Au plan national interprofessionnel, les figures imposées à la négociation sociale portent sur la rénovation des institutions représentatives du personnel et le dialogue social dans les PME, la gouvernance des entreprises, la gestion sociale des conséquences de la crise sur l’emploi, le harcèlement et la violence au travail. On se doit de rappeler que ces mêmes partenaires sociaux doivent par ailleurs mettre en musique des accords signés ou des lois récentes : formation professionnelle, marché du travail avec le fonds de sécurisation, représentativité.

Au niveau des branches professionnelles, les négociateurs doivent donner suite à la loi sur la formation, négocier sur les handicapés, les seniors, obligations qui s’ajoutent aux activités contractuelles ordinaires telles que les négociations salariales.

Enfin, au plan des entreprises, les pouvoirs publics ne sont pas en reste : seniors, handicapés, jeunes en alternance, égalité professionnelle font l’objet de mise en demeure assorties de sanctions. Ici aussi, ces obligations s’ajoutent au pain quotidien du dialogue social : emploi, conditions de travail, salaires etc.

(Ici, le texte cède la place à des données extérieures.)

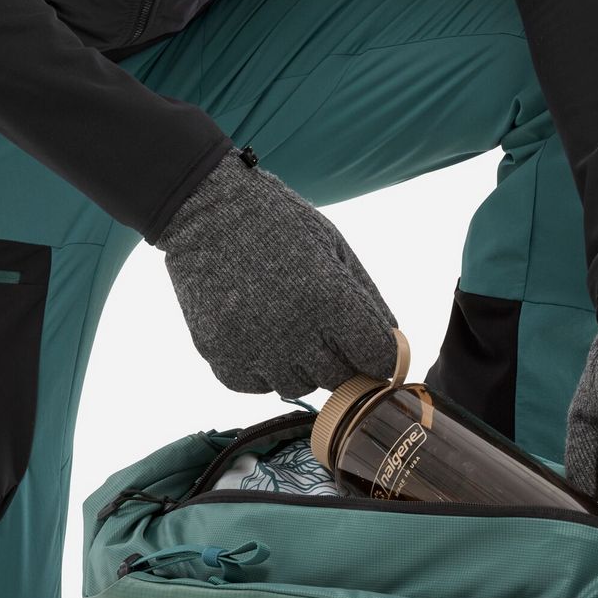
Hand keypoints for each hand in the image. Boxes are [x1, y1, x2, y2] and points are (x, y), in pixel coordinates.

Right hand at [157, 148, 397, 396]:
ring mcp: (254, 350)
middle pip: (341, 380)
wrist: (204, 211)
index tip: (375, 348)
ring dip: (302, 365)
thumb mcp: (334, 246)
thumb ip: (368, 299)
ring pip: (300, 385)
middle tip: (324, 328)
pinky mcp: (222, 359)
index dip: (382, 356)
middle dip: (342, 360)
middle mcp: (294, 333)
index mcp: (330, 300)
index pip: (378, 359)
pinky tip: (257, 332)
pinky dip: (262, 368)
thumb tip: (393, 344)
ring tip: (286, 324)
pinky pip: (258, 386)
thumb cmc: (278, 221)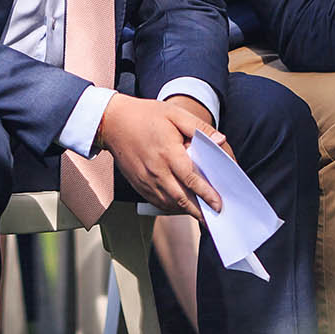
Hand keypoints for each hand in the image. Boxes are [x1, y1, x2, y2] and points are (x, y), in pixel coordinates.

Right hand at [96, 95, 222, 221]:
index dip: (207, 193)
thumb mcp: (175, 114)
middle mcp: (157, 171)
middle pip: (182, 198)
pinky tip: (183, 206)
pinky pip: (158, 202)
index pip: (191, 179)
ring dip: (187, 211)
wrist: (113, 122)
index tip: (219, 204)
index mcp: (168, 153)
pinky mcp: (139, 185)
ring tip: (203, 215)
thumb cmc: (146, 115)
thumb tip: (221, 141)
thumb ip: (200, 128)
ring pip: (170, 203)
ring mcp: (146, 180)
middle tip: (216, 219)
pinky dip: (172, 207)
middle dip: (200, 211)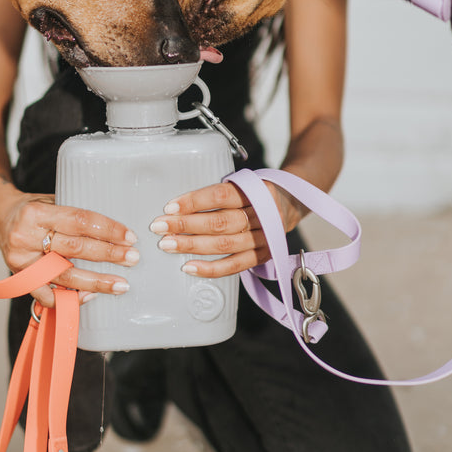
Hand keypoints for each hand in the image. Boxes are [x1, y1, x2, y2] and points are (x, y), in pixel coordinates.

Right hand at [0, 187, 138, 306]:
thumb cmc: (34, 208)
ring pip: (64, 275)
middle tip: (132, 258)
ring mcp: (21, 261)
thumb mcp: (52, 200)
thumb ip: (75, 214)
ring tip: (120, 285)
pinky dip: (69, 299)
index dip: (106, 229)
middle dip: (108, 255)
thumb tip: (115, 229)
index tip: (128, 237)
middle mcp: (26, 237)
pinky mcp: (20, 279)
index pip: (79, 221)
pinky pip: (46, 295)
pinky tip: (90, 297)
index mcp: (37, 212)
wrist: (0, 218)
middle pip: (74, 248)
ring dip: (95, 281)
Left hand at [149, 180, 292, 277]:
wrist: (292, 202)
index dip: (194, 201)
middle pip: (220, 222)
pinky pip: (233, 266)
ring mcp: (264, 239)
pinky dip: (210, 269)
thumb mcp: (244, 182)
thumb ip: (219, 192)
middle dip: (186, 225)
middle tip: (160, 226)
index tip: (170, 206)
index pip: (221, 196)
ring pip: (224, 245)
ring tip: (167, 244)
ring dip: (192, 246)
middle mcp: (262, 215)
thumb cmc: (258, 191)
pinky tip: (188, 267)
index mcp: (257, 191)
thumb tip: (178, 205)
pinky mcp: (262, 256)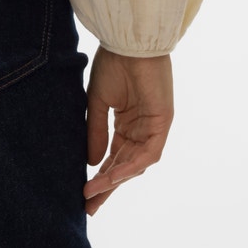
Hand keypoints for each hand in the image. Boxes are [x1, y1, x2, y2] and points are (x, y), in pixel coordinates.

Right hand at [83, 48, 173, 215]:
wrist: (128, 41)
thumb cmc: (114, 64)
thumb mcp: (98, 103)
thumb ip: (96, 133)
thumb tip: (91, 163)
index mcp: (127, 123)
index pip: (114, 157)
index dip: (100, 176)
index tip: (84, 194)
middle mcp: (142, 129)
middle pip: (125, 165)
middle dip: (107, 186)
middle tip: (89, 206)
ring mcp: (154, 127)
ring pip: (135, 164)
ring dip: (114, 179)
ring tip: (93, 192)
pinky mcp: (163, 123)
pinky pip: (147, 153)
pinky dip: (130, 166)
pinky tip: (112, 176)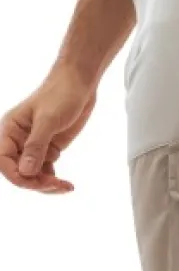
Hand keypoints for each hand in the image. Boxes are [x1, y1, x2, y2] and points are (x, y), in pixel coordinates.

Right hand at [0, 67, 95, 195]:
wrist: (79, 83)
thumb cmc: (61, 94)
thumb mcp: (48, 120)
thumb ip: (36, 146)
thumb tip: (25, 172)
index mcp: (9, 130)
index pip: (3, 161)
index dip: (16, 176)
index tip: (36, 182)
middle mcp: (18, 141)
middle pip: (18, 172)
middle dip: (35, 183)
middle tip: (57, 185)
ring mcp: (33, 147)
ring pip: (32, 176)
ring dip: (46, 185)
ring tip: (65, 187)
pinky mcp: (48, 150)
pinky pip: (45, 172)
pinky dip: (54, 181)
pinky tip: (67, 184)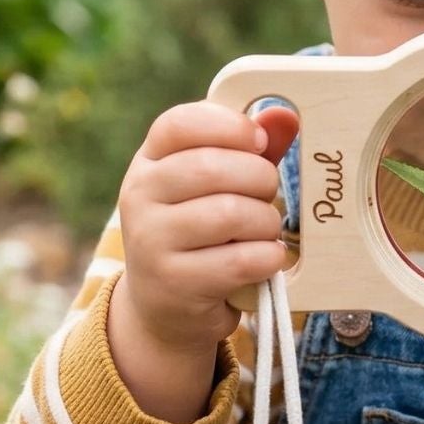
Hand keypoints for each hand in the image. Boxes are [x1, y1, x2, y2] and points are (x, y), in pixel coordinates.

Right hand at [108, 100, 298, 420]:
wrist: (165, 308)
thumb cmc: (201, 234)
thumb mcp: (216, 187)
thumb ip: (249, 150)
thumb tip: (284, 116)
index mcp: (148, 162)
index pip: (179, 124)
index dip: (229, 126)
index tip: (259, 142)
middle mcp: (139, 197)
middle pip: (211, 167)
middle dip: (259, 178)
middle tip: (269, 196)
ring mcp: (151, 241)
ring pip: (230, 213)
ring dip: (266, 221)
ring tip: (266, 230)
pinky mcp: (175, 283)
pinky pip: (241, 259)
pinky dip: (268, 257)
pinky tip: (267, 258)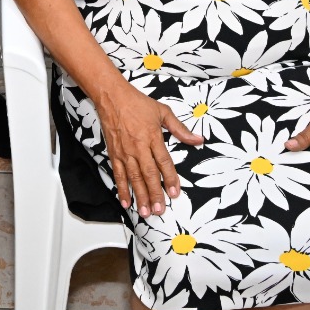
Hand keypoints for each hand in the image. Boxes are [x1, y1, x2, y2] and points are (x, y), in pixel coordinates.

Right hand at [94, 80, 202, 216]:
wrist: (112, 97)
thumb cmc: (137, 103)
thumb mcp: (163, 112)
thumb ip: (180, 129)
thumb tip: (198, 140)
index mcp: (152, 136)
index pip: (164, 162)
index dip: (170, 178)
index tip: (175, 193)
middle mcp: (138, 147)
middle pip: (148, 174)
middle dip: (155, 193)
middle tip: (160, 210)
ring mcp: (125, 152)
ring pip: (134, 178)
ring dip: (140, 196)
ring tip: (145, 212)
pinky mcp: (114, 154)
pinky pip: (118, 174)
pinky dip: (121, 189)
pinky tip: (126, 201)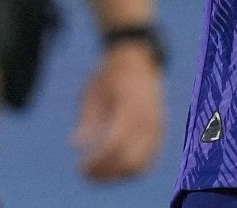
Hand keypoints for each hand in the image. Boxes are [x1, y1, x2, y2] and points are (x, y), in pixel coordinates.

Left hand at [72, 42, 163, 181]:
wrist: (137, 60)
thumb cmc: (109, 75)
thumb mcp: (91, 91)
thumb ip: (86, 119)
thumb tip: (75, 145)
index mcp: (129, 107)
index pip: (115, 144)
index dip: (98, 161)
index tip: (80, 168)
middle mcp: (147, 120)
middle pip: (129, 161)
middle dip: (107, 174)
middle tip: (85, 175)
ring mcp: (157, 128)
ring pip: (141, 166)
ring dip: (118, 176)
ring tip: (96, 175)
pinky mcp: (160, 134)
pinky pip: (149, 161)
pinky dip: (131, 170)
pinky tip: (112, 170)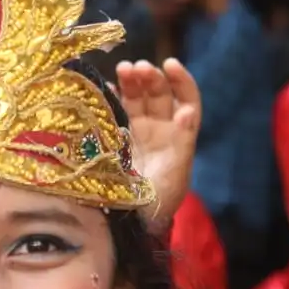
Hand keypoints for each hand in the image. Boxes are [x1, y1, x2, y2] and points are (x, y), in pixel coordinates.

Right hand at [117, 58, 198, 226]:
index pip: (186, 100)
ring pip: (135, 99)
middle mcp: (159, 130)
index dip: (181, 80)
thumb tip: (187, 111)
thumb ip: (182, 141)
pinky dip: (107, 98)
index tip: (169, 65)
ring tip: (122, 70)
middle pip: (157, 94)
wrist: (131, 223)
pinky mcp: (113, 139)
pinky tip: (102, 91)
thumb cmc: (158, 201)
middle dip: (149, 77)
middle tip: (136, 68)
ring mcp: (135, 133)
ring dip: (129, 82)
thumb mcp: (176, 173)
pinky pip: (112, 112)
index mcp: (178, 136)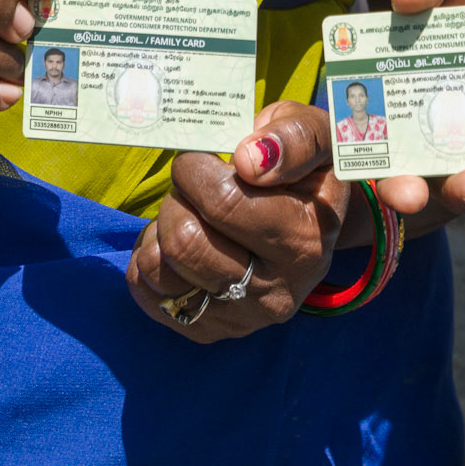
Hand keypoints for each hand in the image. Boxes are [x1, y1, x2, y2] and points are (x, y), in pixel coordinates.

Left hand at [127, 101, 347, 343]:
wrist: (311, 217)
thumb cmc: (305, 166)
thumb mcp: (317, 135)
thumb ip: (293, 137)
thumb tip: (248, 160)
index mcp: (305, 241)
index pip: (223, 202)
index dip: (196, 168)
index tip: (204, 156)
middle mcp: (277, 291)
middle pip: (185, 240)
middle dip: (177, 197)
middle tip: (194, 182)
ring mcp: (241, 318)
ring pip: (161, 267)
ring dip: (161, 227)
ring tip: (187, 210)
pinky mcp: (209, 331)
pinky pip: (147, 290)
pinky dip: (149, 254)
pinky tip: (176, 239)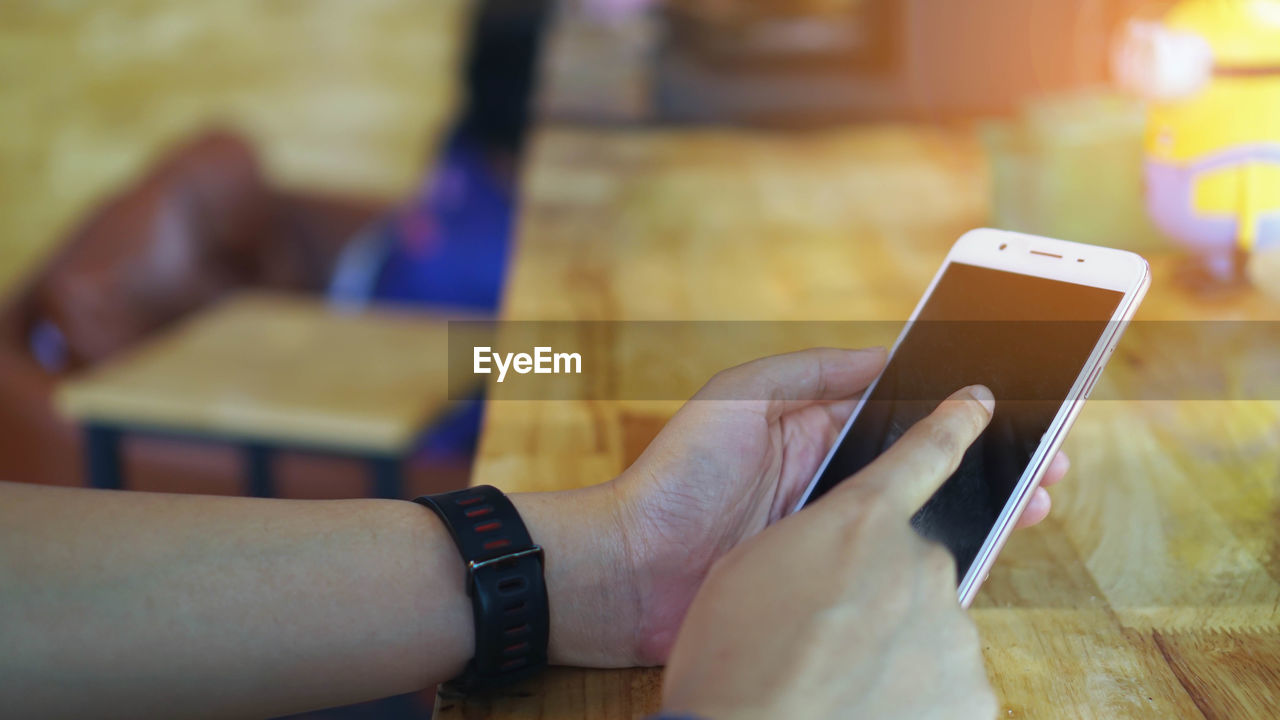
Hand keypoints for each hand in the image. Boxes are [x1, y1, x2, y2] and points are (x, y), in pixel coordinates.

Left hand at [610, 347, 1065, 663]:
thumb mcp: (742, 395)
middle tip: (1052, 459)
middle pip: (928, 466)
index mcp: (815, 430)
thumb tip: (885, 355)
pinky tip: (991, 552)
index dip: (959, 408)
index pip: (903, 413)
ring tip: (1041, 500)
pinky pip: (899, 570)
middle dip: (991, 461)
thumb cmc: (677, 475)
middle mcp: (833, 482)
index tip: (1016, 401)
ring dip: (985, 508)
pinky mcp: (829, 585)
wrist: (628, 569)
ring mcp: (834, 535)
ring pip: (925, 517)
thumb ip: (812, 372)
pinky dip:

Le pouvoir politique face à la réaction aux suicides de salariés illustre un comportement devenu réflexe : Il y a un problème ? Une obligation de négocier ! Ouf ! On a sorti le parapluie. Ainsi les partenaires de branches et d’entreprise sont-ils priés de négocier sur le stress dans un délai très court. Voilà le reflet d’une conception centrale de la question sociale. Le pouvoir au plus haut niveau considère que les acteurs y compris dans l’entreprise, sont des exécutants disciplinés des ordres venus du sommet gouvernemental. Comment s’étonner alors que les syndicats s’emploient à remplir les rues de manifestants contre ce pouvoir central ?

Cette course à l’élargissement continu des sujets de la négociation sociale ne mène nulle part. Sinon à des accords qui n’ont de réalité que l’encre sur le papier et qui ne seront pas mis en œuvre. Cette overdose est tout le contraire du renouveau du dialogue social.

Les partenaires sociaux, ceux en tout cas qui veulent construire une politique efficace de changements sociaux, pourraient réfléchir aux moyens de faire face à la vague déferlante des sommations politiques. Un agenda semble alors une arme, certes légère, mais utile.

Quant aux négociateurs dans les entreprises, il ne reste qu’à leur souhaiter bon courage, surtout s’ils veulent négocier de bons accords et en plus les appliquer !

On rêve ici d’une sorte d’armistice : plus de nouvelle loi sociale, plus de nouvel accord national durant deux ans. Place au travail sur le terrain, à la mise en œuvre et à l’évaluation de ce qui a déjà été décidé.